• **Exercise requirements**: Look through the records below for the line with "えやすい湿疹、肌荒れに嬉しい働きをしてくれま" and the line with "сад/Дерибасівська.", then return those lines and all lines between, exactly.

========

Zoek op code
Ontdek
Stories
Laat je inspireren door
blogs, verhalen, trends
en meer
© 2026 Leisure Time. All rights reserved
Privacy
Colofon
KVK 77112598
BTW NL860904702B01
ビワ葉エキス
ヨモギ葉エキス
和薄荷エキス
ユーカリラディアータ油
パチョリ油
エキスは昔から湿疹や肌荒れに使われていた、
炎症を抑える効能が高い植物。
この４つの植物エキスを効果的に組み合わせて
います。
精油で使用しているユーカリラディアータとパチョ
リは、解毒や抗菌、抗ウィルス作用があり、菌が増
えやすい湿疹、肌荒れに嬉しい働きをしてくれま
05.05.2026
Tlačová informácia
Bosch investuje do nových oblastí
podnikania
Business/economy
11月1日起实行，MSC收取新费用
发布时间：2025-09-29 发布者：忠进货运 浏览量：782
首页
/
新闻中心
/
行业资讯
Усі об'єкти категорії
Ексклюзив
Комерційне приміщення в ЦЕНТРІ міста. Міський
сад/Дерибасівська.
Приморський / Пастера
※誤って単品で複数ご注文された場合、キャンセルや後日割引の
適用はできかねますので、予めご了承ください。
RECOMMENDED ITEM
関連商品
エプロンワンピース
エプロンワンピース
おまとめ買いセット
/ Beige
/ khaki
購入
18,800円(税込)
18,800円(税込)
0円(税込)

========

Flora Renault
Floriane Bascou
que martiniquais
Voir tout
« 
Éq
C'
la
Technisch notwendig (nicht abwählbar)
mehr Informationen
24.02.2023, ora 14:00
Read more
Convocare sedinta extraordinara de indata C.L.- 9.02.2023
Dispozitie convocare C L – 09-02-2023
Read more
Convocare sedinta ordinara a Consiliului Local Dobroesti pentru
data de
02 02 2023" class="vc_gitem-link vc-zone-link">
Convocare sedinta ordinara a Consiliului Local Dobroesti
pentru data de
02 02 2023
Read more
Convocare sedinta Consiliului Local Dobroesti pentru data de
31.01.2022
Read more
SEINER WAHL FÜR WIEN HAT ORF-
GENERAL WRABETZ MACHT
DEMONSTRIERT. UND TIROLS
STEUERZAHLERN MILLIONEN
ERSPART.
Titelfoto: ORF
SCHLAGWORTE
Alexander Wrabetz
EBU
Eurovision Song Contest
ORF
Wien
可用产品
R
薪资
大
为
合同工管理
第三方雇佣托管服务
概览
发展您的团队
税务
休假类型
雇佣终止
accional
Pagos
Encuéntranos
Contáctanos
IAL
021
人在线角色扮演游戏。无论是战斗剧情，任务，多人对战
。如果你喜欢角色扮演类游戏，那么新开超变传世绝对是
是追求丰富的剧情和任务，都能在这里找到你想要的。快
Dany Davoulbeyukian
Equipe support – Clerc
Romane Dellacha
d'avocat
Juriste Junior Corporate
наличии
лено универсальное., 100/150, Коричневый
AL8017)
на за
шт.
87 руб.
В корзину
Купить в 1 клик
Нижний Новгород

========

• **Task response**:
えやすい湿疹、肌荒れに嬉しい働きをしてくれま
05.05.2026
Tlačová informácia
Bosch investuje do nových oblastí
podnikania
Business/economy
11月1日起实行，MSC收取新费用
发布时间：2025-09-29 发布者：忠进货运 浏览量：782
首页
/
新闻中心
/
行业资讯
Усі об'єкти категорії
Ексклюзив
Комерційне приміщення в ЦЕНТРІ міста. Міський
сад/Дерибасівська.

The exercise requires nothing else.